I have been experiencing an attack on my server, and have blocked xmlrpc access by including the following in the apache conf file:
<files xmlrpc.php>
order allow,deny
deny from all
</files>
Now, instead of crushing mysql service every couple hours, it crushes once/twice a day. Which is still a problem. fail2ban bans 2 failed ssh attempts for an hour. However, I do see about 100+ of the following entries in the daemon.log:
mysqld[18852]: 2016-10-13 3:06:40 139773247216384 [Warning] Access denied for user 'root'@'139.196.28.237' (using password: YES)

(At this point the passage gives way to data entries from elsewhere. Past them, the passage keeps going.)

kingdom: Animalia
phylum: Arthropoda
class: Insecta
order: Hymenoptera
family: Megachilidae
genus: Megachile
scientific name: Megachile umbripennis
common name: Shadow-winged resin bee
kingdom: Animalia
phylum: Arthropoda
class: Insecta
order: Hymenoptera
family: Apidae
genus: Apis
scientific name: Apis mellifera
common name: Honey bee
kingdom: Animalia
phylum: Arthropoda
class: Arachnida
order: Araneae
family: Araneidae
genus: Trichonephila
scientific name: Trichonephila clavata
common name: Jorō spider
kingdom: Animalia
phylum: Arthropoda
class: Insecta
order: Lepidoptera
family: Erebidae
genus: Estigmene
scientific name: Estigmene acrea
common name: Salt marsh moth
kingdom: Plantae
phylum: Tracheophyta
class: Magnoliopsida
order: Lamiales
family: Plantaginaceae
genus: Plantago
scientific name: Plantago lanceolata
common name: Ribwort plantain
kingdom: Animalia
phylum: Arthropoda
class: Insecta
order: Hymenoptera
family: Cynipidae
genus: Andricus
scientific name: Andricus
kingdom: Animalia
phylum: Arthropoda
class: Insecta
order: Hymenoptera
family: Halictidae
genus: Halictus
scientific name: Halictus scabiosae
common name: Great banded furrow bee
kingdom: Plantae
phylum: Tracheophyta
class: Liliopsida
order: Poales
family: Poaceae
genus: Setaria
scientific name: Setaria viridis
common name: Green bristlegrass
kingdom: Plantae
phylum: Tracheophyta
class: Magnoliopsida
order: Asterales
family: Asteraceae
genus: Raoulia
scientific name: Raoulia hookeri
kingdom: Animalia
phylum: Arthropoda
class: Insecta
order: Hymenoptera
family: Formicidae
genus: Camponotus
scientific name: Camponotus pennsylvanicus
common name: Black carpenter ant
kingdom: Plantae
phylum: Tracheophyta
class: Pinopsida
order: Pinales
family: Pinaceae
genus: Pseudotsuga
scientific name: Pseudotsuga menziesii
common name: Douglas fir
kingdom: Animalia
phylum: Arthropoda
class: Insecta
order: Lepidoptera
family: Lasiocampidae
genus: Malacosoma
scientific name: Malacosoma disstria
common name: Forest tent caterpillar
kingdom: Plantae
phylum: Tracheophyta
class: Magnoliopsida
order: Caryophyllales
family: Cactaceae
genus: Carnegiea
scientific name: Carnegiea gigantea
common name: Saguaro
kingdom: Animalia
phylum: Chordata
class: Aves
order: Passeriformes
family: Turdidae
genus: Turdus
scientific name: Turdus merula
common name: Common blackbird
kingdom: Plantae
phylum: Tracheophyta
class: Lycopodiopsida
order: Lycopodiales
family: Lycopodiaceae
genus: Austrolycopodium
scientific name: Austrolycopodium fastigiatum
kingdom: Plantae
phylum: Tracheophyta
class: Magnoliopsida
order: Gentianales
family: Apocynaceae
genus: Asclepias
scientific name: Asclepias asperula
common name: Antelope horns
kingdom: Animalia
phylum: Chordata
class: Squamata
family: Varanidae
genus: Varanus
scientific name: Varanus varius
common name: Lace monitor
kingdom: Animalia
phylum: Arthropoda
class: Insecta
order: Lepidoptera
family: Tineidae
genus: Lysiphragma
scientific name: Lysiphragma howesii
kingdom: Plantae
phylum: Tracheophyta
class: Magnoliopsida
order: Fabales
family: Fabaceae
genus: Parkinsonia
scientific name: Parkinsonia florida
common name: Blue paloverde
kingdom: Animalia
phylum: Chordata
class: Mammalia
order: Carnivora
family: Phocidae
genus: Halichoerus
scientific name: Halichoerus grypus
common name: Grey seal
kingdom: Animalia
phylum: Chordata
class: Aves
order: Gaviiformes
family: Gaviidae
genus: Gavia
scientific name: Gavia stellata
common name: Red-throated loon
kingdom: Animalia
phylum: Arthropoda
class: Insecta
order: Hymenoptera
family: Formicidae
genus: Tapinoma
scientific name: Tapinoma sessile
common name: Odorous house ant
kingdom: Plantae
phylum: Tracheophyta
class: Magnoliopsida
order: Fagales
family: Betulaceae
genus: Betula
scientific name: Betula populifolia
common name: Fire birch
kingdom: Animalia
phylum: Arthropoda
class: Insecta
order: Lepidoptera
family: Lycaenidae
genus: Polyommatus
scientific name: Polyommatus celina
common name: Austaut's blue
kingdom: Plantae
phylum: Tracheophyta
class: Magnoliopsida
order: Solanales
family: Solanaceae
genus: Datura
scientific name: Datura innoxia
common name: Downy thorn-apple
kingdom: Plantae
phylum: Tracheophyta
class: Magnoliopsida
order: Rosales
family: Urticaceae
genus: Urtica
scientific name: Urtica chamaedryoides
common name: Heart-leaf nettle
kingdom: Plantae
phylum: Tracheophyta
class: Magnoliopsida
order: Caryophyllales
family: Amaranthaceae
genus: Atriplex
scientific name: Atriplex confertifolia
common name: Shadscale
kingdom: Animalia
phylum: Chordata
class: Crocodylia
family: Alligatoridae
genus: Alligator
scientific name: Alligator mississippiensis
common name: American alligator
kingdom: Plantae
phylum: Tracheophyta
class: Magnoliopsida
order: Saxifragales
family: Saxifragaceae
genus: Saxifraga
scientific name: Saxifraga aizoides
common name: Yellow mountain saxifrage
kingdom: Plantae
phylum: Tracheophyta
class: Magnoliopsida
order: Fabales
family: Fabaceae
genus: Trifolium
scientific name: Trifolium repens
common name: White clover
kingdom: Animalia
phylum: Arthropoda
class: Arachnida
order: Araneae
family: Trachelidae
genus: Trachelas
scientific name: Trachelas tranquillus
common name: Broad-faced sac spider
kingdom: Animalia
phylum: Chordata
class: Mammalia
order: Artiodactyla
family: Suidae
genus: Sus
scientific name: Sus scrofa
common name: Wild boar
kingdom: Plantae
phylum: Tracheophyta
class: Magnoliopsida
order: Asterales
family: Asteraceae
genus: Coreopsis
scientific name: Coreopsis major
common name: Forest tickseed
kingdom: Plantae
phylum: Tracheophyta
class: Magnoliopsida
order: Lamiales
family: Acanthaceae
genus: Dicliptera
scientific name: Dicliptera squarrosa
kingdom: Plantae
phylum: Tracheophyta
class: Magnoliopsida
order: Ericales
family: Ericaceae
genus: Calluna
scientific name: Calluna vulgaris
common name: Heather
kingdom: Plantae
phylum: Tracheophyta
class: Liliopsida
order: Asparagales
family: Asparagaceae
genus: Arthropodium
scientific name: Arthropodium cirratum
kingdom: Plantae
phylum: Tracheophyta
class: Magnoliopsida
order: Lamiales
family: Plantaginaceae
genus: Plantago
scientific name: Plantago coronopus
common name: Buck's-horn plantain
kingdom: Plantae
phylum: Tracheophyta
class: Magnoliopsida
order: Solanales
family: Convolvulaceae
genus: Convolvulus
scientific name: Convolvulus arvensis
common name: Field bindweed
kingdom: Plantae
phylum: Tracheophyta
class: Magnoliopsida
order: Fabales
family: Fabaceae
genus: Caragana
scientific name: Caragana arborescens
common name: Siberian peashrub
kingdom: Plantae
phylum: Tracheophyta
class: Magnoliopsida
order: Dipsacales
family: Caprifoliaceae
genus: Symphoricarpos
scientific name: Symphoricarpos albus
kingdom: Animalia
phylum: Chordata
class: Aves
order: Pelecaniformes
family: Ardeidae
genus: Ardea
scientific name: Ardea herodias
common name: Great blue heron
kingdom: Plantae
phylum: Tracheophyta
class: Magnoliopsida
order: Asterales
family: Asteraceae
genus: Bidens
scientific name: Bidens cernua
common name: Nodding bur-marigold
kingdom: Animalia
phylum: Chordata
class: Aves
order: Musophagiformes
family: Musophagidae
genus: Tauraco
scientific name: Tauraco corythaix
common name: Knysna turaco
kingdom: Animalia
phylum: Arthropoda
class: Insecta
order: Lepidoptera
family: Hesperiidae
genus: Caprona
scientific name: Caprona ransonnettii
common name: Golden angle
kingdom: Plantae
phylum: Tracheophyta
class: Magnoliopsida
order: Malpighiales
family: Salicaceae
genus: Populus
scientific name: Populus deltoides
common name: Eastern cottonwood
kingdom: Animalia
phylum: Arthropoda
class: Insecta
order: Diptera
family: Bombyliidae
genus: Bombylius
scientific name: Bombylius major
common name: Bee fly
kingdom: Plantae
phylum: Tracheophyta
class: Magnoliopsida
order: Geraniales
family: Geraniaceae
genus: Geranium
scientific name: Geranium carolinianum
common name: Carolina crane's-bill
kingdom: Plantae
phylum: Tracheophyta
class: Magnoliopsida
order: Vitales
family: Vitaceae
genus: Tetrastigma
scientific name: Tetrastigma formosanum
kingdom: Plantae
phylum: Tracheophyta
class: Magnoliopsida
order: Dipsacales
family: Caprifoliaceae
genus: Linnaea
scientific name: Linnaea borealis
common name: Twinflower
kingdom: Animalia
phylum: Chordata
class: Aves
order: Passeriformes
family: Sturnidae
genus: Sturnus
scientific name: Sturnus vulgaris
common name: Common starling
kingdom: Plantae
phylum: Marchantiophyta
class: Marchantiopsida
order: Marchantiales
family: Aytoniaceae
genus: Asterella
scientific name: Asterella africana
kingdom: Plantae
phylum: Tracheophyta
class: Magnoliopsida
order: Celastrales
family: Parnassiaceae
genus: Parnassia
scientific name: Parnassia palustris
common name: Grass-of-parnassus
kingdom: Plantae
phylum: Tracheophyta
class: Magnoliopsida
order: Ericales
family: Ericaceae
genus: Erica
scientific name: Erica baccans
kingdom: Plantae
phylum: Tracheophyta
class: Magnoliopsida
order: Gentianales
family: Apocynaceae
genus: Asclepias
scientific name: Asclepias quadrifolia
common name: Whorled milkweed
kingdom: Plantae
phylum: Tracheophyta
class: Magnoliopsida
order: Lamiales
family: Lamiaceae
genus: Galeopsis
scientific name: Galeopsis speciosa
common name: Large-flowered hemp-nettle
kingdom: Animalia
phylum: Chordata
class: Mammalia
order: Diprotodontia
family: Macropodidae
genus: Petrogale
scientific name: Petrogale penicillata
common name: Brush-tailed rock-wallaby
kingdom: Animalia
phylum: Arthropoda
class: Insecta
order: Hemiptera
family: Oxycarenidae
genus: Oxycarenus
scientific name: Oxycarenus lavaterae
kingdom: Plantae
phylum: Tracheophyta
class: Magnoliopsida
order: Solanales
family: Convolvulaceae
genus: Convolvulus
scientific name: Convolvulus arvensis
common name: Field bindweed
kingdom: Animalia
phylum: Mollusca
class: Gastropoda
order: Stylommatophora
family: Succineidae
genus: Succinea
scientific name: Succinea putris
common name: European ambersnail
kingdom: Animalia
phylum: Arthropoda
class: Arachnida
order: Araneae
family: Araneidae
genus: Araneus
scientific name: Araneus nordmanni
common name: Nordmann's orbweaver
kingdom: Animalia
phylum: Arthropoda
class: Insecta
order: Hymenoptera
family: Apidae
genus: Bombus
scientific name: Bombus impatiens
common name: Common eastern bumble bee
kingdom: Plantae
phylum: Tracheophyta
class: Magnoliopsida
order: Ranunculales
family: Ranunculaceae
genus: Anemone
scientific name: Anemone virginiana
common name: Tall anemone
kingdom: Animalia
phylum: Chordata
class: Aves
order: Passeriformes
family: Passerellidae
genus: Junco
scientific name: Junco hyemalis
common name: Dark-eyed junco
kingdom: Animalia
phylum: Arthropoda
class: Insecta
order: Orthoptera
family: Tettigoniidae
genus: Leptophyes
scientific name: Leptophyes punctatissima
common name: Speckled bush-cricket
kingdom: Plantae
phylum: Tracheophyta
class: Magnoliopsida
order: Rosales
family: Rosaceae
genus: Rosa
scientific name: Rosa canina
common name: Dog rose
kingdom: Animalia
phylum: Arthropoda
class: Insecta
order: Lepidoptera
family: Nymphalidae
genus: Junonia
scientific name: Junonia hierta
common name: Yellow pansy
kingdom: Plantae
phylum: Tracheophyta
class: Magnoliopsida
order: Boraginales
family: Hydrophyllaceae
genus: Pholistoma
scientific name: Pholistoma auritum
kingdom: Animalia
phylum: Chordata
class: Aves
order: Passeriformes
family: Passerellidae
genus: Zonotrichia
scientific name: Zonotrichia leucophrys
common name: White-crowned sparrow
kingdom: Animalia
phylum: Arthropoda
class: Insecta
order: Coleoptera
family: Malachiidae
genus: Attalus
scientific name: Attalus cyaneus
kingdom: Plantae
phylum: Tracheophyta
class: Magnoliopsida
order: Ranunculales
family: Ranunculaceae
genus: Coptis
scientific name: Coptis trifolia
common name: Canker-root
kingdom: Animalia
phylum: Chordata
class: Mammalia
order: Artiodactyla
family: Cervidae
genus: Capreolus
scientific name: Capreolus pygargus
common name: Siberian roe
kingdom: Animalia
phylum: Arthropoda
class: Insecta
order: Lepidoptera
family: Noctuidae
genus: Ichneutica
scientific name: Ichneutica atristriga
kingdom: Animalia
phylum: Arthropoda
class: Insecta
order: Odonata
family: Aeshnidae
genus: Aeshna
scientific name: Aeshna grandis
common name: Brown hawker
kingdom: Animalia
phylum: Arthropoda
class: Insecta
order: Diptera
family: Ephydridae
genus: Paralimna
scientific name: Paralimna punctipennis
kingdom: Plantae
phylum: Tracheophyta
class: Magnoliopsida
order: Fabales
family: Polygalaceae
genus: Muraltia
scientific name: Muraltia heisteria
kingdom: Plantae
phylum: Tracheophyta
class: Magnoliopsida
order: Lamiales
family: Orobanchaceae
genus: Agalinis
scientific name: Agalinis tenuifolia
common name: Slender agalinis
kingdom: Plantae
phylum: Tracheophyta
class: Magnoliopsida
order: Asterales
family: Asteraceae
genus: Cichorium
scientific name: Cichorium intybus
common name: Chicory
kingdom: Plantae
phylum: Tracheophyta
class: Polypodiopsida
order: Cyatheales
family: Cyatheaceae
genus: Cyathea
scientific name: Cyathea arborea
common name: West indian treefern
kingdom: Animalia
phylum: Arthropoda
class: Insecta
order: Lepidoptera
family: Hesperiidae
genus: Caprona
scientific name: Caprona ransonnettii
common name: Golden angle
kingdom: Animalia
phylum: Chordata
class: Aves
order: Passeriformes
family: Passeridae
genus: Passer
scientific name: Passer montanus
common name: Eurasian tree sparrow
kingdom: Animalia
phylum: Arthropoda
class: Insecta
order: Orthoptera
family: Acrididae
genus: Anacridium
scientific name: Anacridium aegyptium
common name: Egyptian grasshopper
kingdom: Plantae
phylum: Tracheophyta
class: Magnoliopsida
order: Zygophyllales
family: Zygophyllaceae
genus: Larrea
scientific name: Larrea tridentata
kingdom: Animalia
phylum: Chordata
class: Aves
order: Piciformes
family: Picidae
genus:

All those 100+ attempts happen within a minute, and about an hour later I see several messages like:
mysqld[18852]: 2016-10-13 3:32:52 139773325777664 [Warning] Unsafe statement written to the binary log using statement format since BINLOG_FORMAT = STATEMENT. The statement is unsafe because it uses a LIMIT clause. This is unsafe because the set of rows included cannot be predicted. Statement: DELETE FROM
wp_generic_optionsWHEREoption_nameLIKE 'jetpack\_nonce\_%' AND CAST(option_valueAS UNSIGNED ) < 1476340372 ORDER BYoption_idLIMIT 100
Some time later, it seems that the mysql service gets restarts, but then fails, and the following lines are found in the error log:
InnoDB: Initializing buffer pool, size = 256.0M
InnoDB: mmap(281542656 bytes) failed; errno 12
InnoDB: Cannot allocate memory for the buffer pool
Plugin 'InnoDB' init function returned error.
Plugin 'InnoDB' registration as a STORAGE ENGINE failed.
Unknown/unsupported storage engine: InnoDB
Aborting
Can someone please explain to me what is happening? And how to stop and prevent it from happening again?
The geolocation for the IP address 139.196.28.237 reports that it originates from Hangzhou, China. Is that where you expect MySQL clients to be originating from when they connect to your MySQL instance? If not, you may have an external attacker. You probably should not allow external clients to reach your MySQL server at all. You need a firewall to block MySQL's port from external requests.
The warning message about the unsafe statement in your binlog may be unrelated. I recall "jetpack" is a popular WordPress plugin, and the SQL query may be a normal part of the code for jetpack. You can fix these warnings by changing your MySQL binlog format to MIXED or ROW. To understand more about unsafe statement, read https://dev.mysql.com/doc/refman/5.7/en/replication-rbr-safe-unsafe.html
The errors about InnoDB failing to allocated 256MB of memory for its buffer pool indicates that processes on your server are using more memory than the server has. InnoDB won't allocate memory unless physical memory is available (it won't allocate memory that is already swapping). This may also be unrelated to the attempted logins. You need to increase the memory on your server. If you're using AWS, you need to increase the instance size.